Ann Rowles is currently a studio artist at the B-Complex in Atlanta (GA). She has exhibited widely in the USA as well as in Hungary and New Zealand. Her work is in the collections of The William King Regional Art Center in Abingdon (VA), and the North Carolina Center for the Advancement of Teaching in Cullowhee (NC). Grants and awards include a five-year residency at the Atlanta Contemporary Art Center, the North Carolina Arts Council Visual Artist Fellowship, a NC Arts Council Scholarship to the conference Public Art Dialogue Southeast, the Triangle Arts Award (Durham, NC) and the Emerging Artist Grant from the Durham Arts Council.

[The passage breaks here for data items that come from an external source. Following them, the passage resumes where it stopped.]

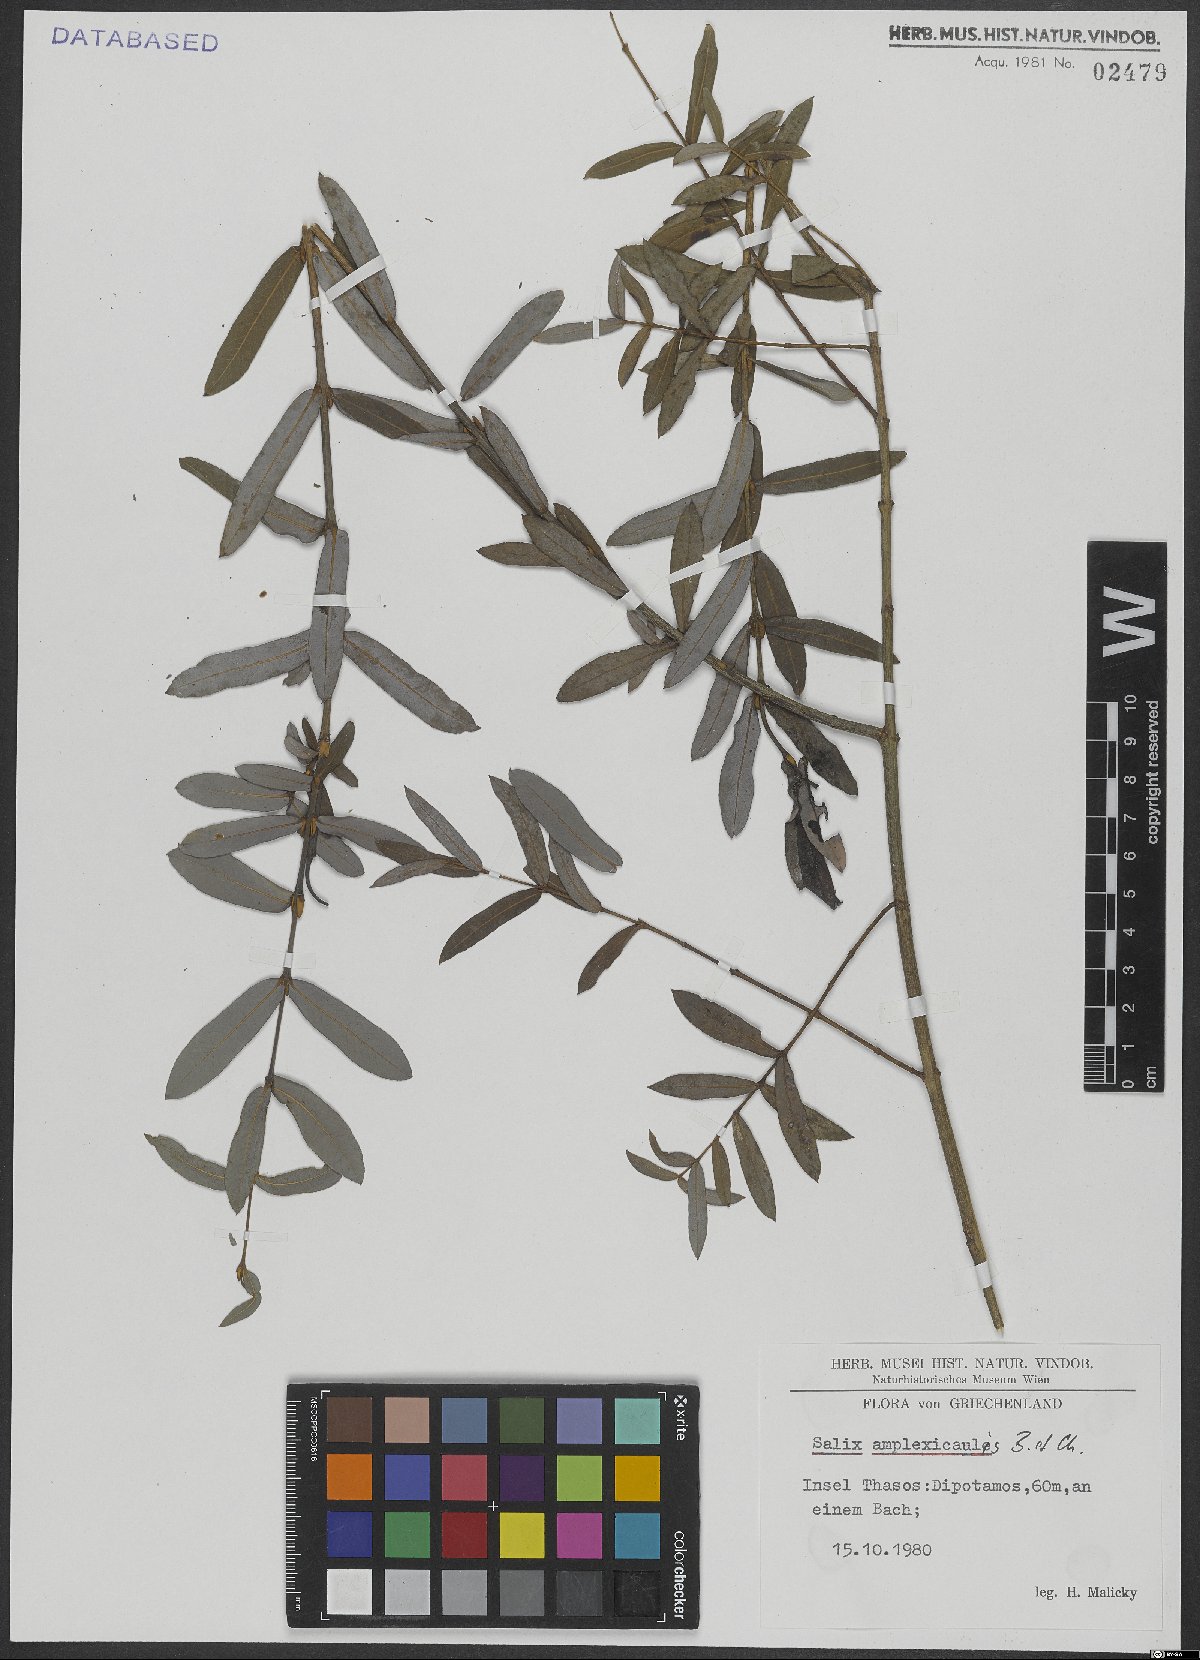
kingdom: Plantae
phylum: Tracheophyta
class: Magnoliopsida
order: Malpighiales
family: Salicaceae
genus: Salix
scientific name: Salix amplexicaulis
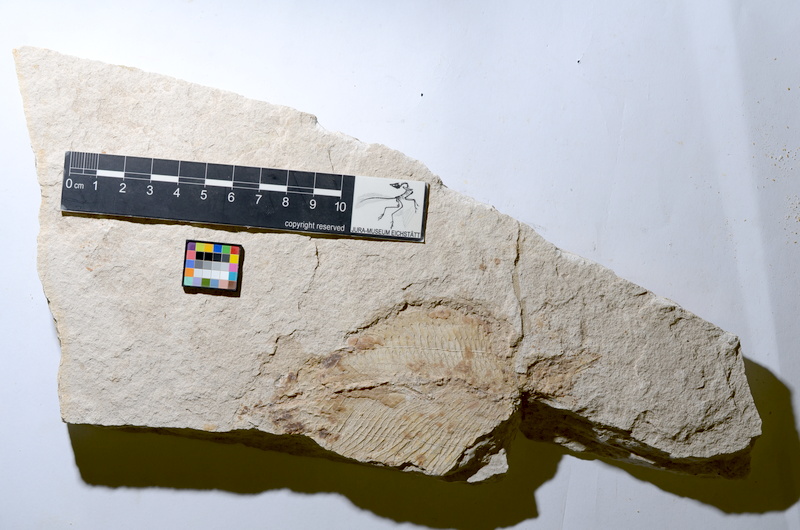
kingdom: Animalia
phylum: Chordata
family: Ankylophoridae
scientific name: Ankylophoridae
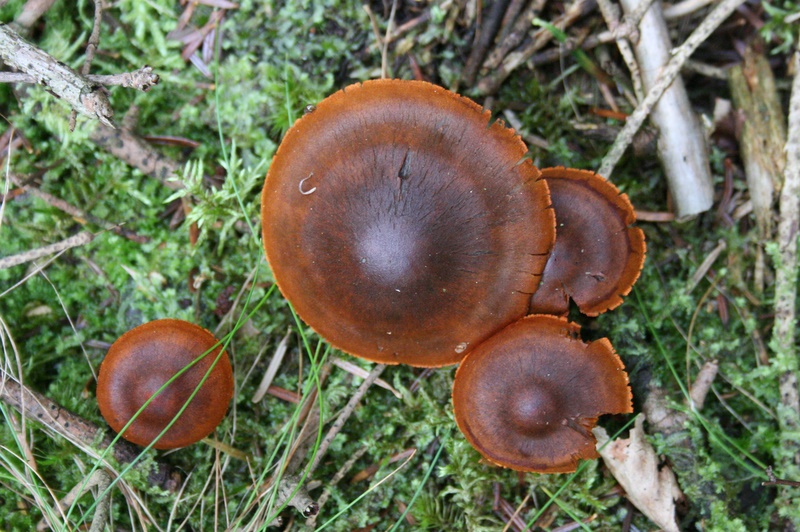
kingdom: Fungi
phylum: Basidiomycota
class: Agaricomycetes
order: Agaricales
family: Cortinariaceae
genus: Cortinarius
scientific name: Cortinarius malicorius
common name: grønkødet slørhat
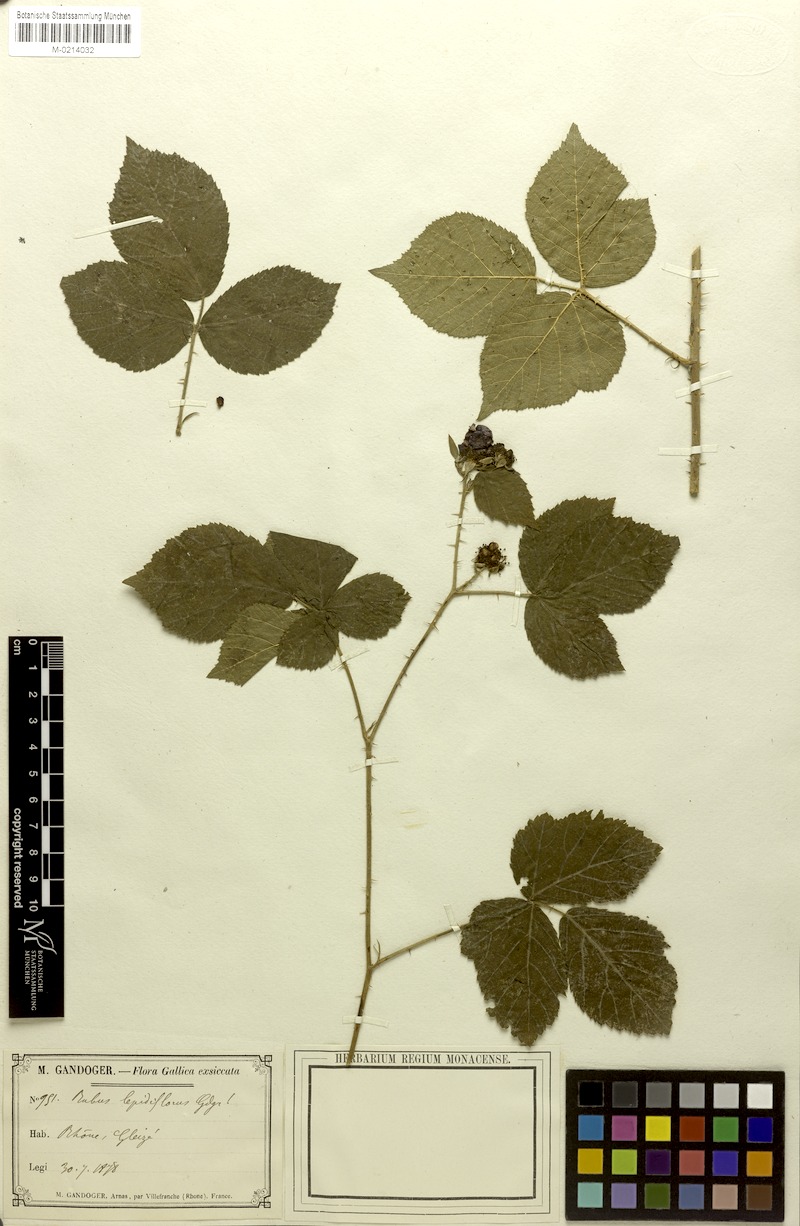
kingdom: Plantae
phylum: Tracheophyta
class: Magnoliopsida
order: Rosales
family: Rosaceae
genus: Rubus
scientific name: Rubus
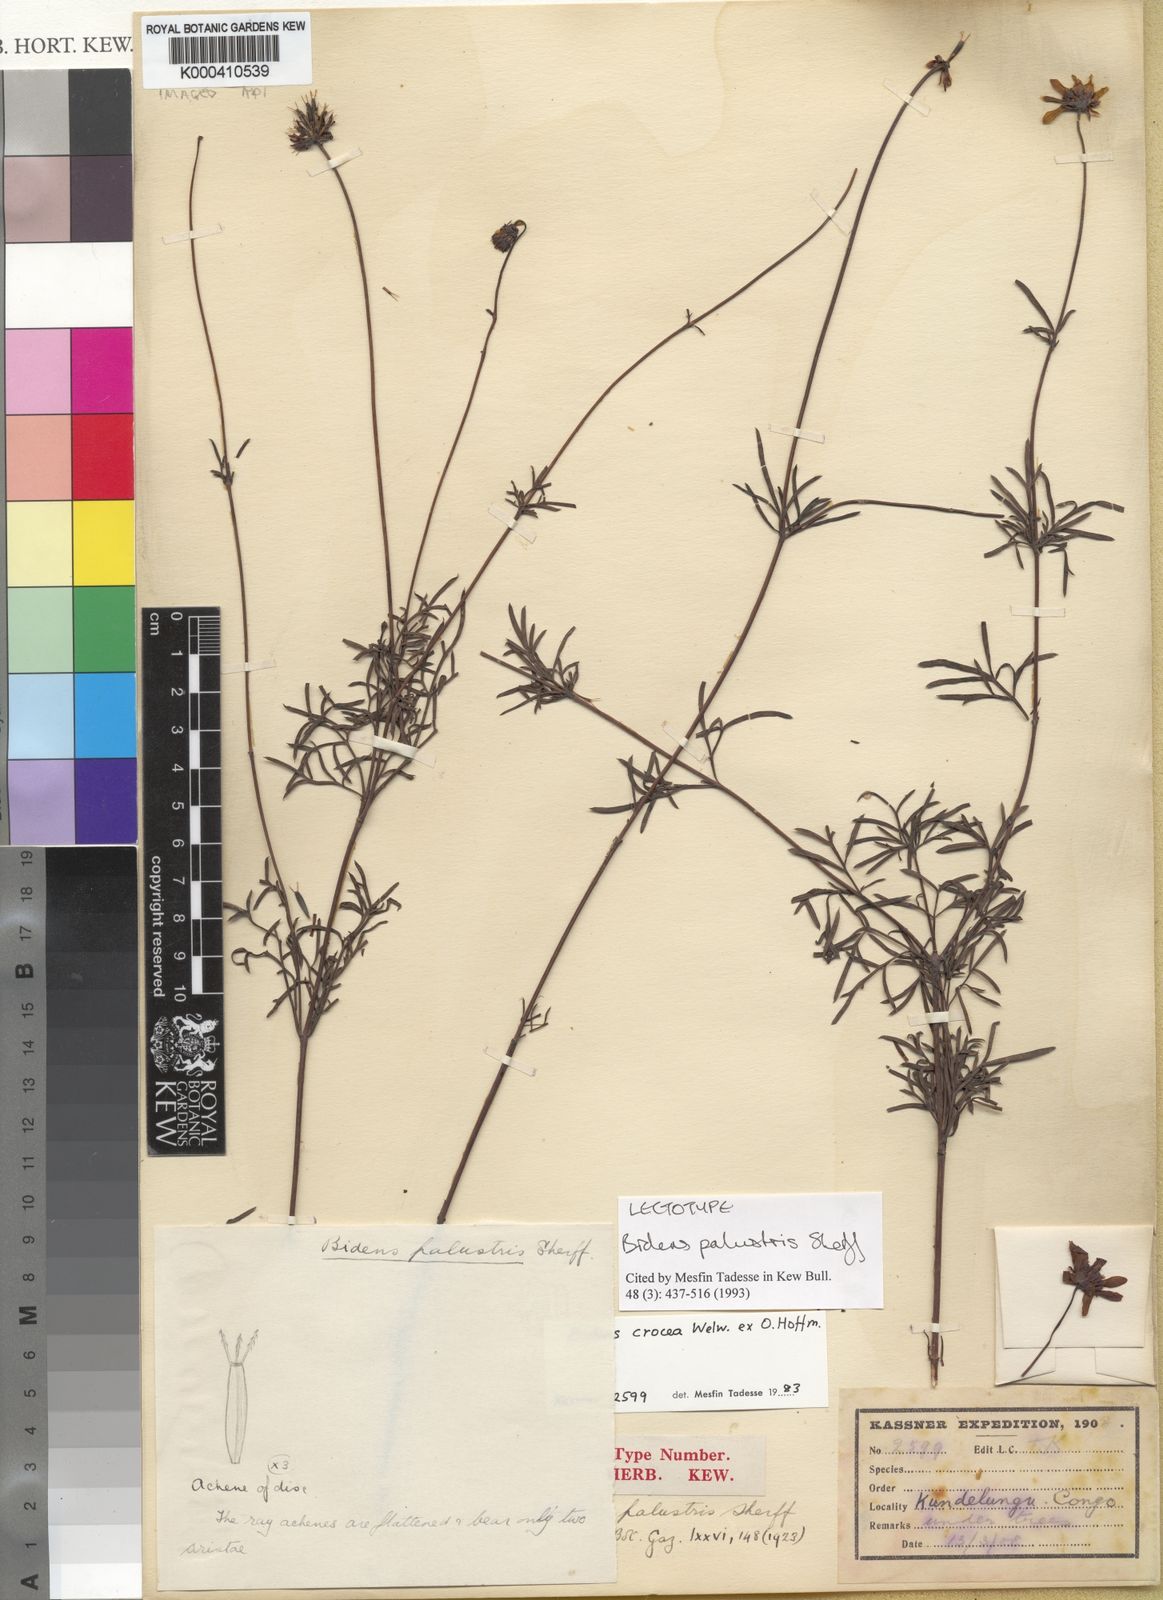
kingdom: Plantae
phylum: Tracheophyta
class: Magnoliopsida
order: Asterales
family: Asteraceae
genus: Bidens
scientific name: Bidens crocea
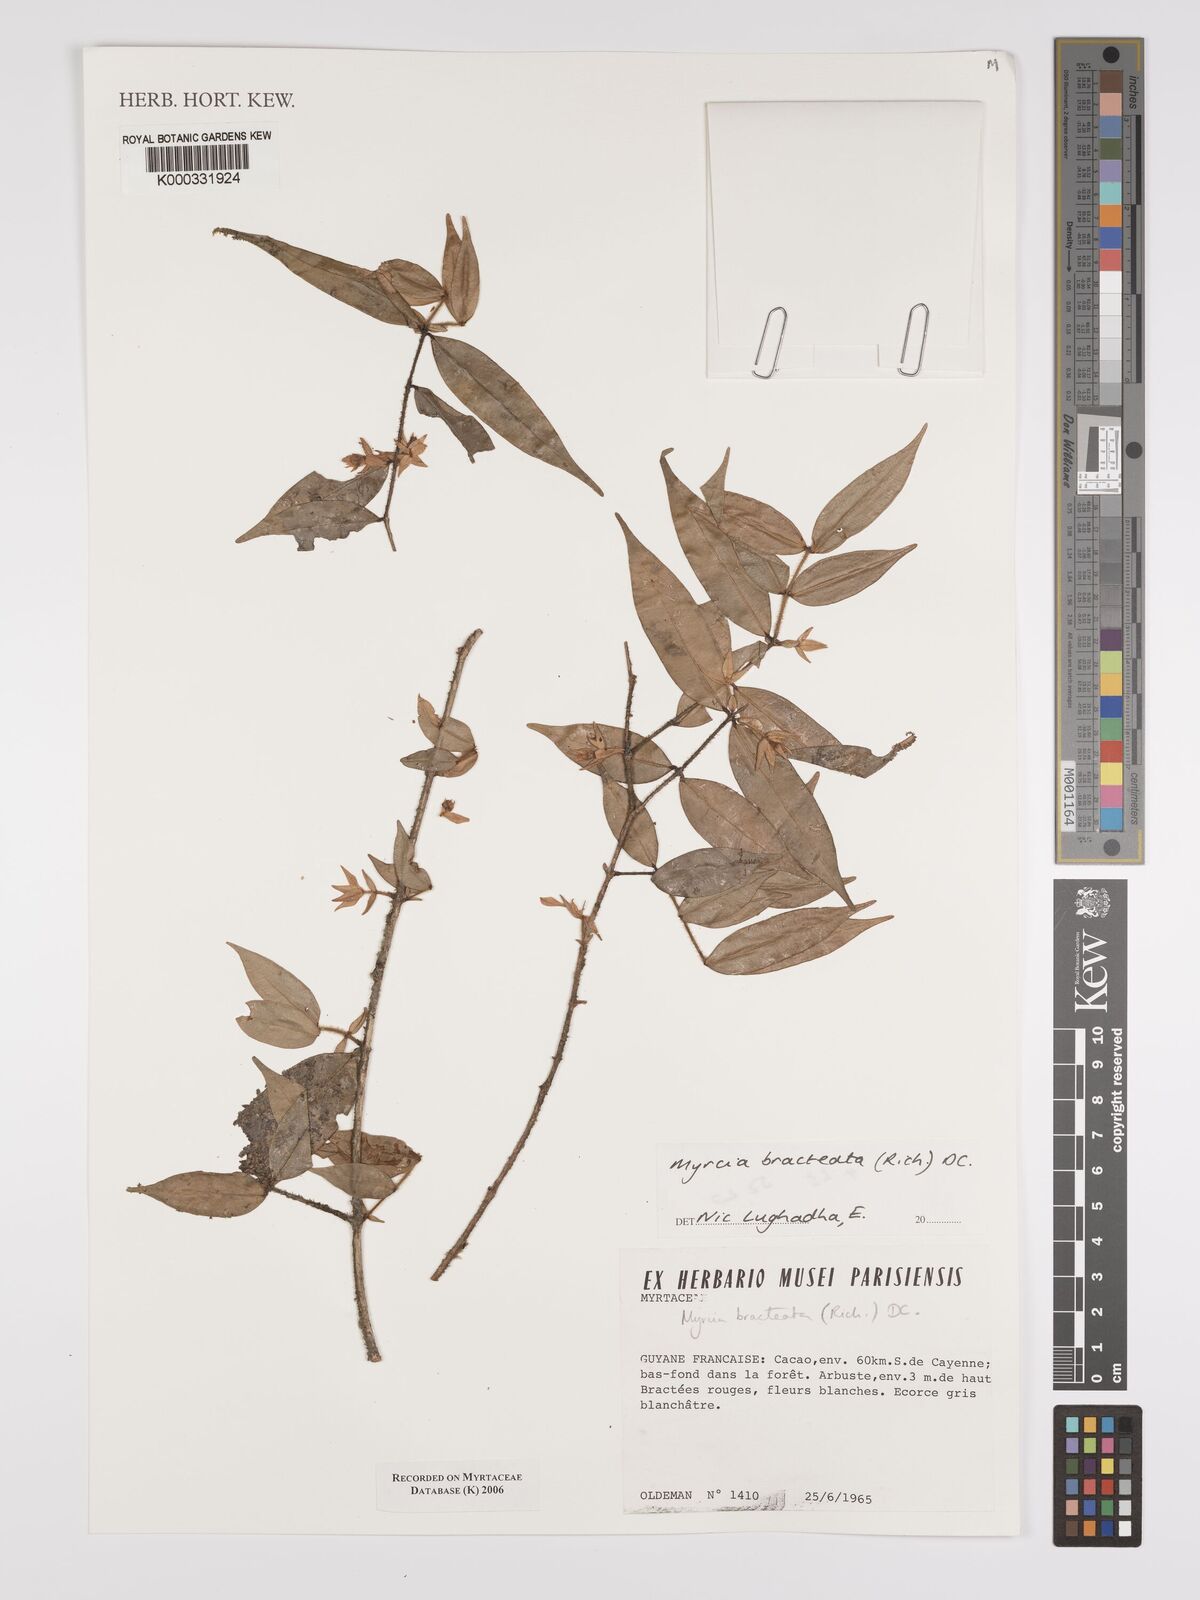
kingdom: Plantae
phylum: Tracheophyta
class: Magnoliopsida
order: Myrtales
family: Myrtaceae
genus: Myrcia
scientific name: Myrcia bracteata
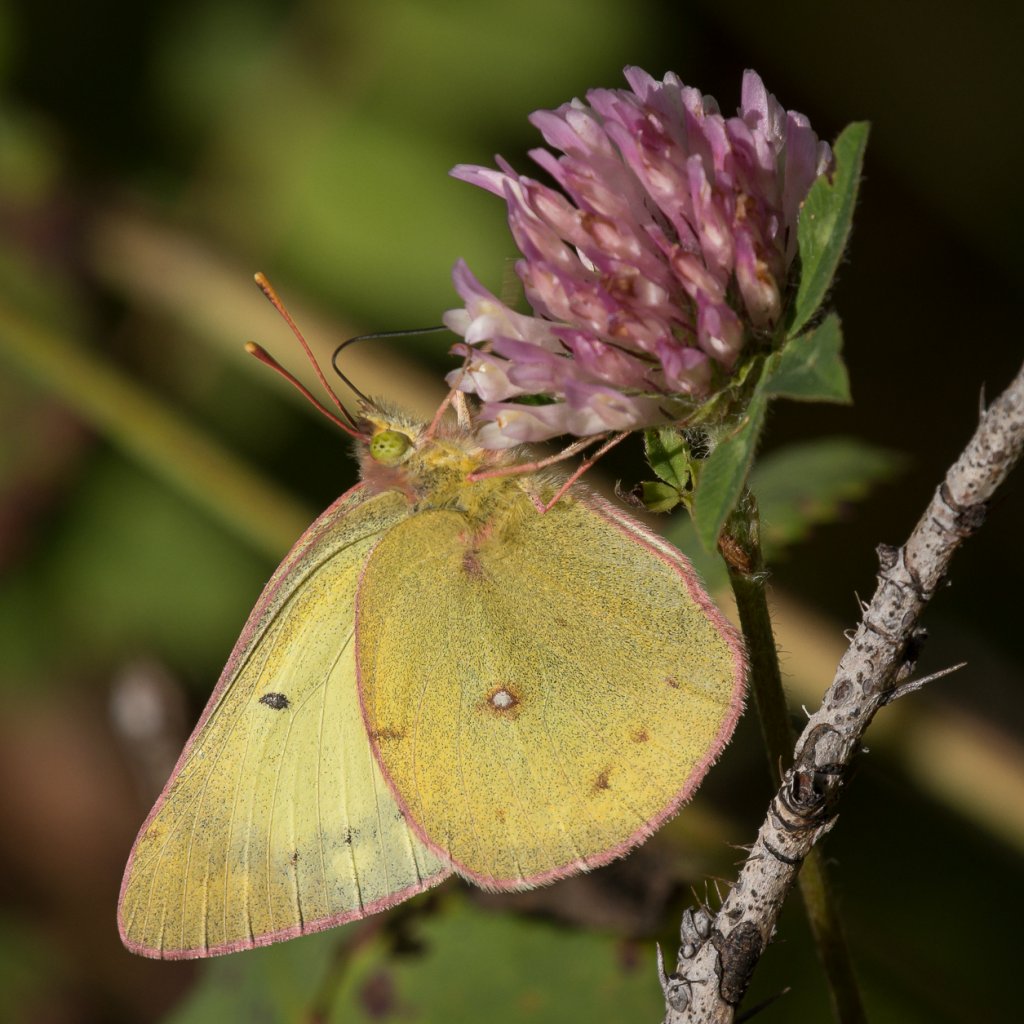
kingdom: Animalia
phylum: Arthropoda
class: Insecta
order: Lepidoptera
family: Pieridae
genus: Colias
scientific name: Colias philodice
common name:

Rowles received her MFA in Sculpture from the University of North Carolina at Chapel Hill and has taught at UNC-Chapel Hill, NC Central University, Durham Technical Community College, and Western Carolina University. Active in the Women’s Art Movement since the 1980s, she has been a National Affiliate member of SOHO20 since 1992. Rowles is the co-founder of the Women’s Caucus for Art of Georgia and served on the National WCA Board of Directors 2004-2016.. She previously served in multiple positions on the Board of Directors of Center/Gallery (Carrboro, NC), the Durham Art Guild (NC) and Tri State Sculptors Educational Association, (NC/SC/VA) and was a mentor in the ArtShare program of the Youth Art Connection and the Boys and Girls Clubs of Metro Atlanta.

Cecelia Kane

Cecelia Kane is a nationally exhibiting artist with twenty five + solo shows since earning her MFA from Georgia State University in 1997. She is a painter, fabric artist, performance, video and earth artist whose work delves inside the universe of self and being, aging, death and our connection to nature and community. She has been a curator, visiting artist, guest lecturer, performer, community artistic project director, teacher and graphic producer. She has held numerous residencies and been the recipient of several grants to produce artistic projects. Cecelia is a mother and grandmother who lives and creates in Peacham Vermont, a small rural hill town in the Northeast Kingdom of Vermont.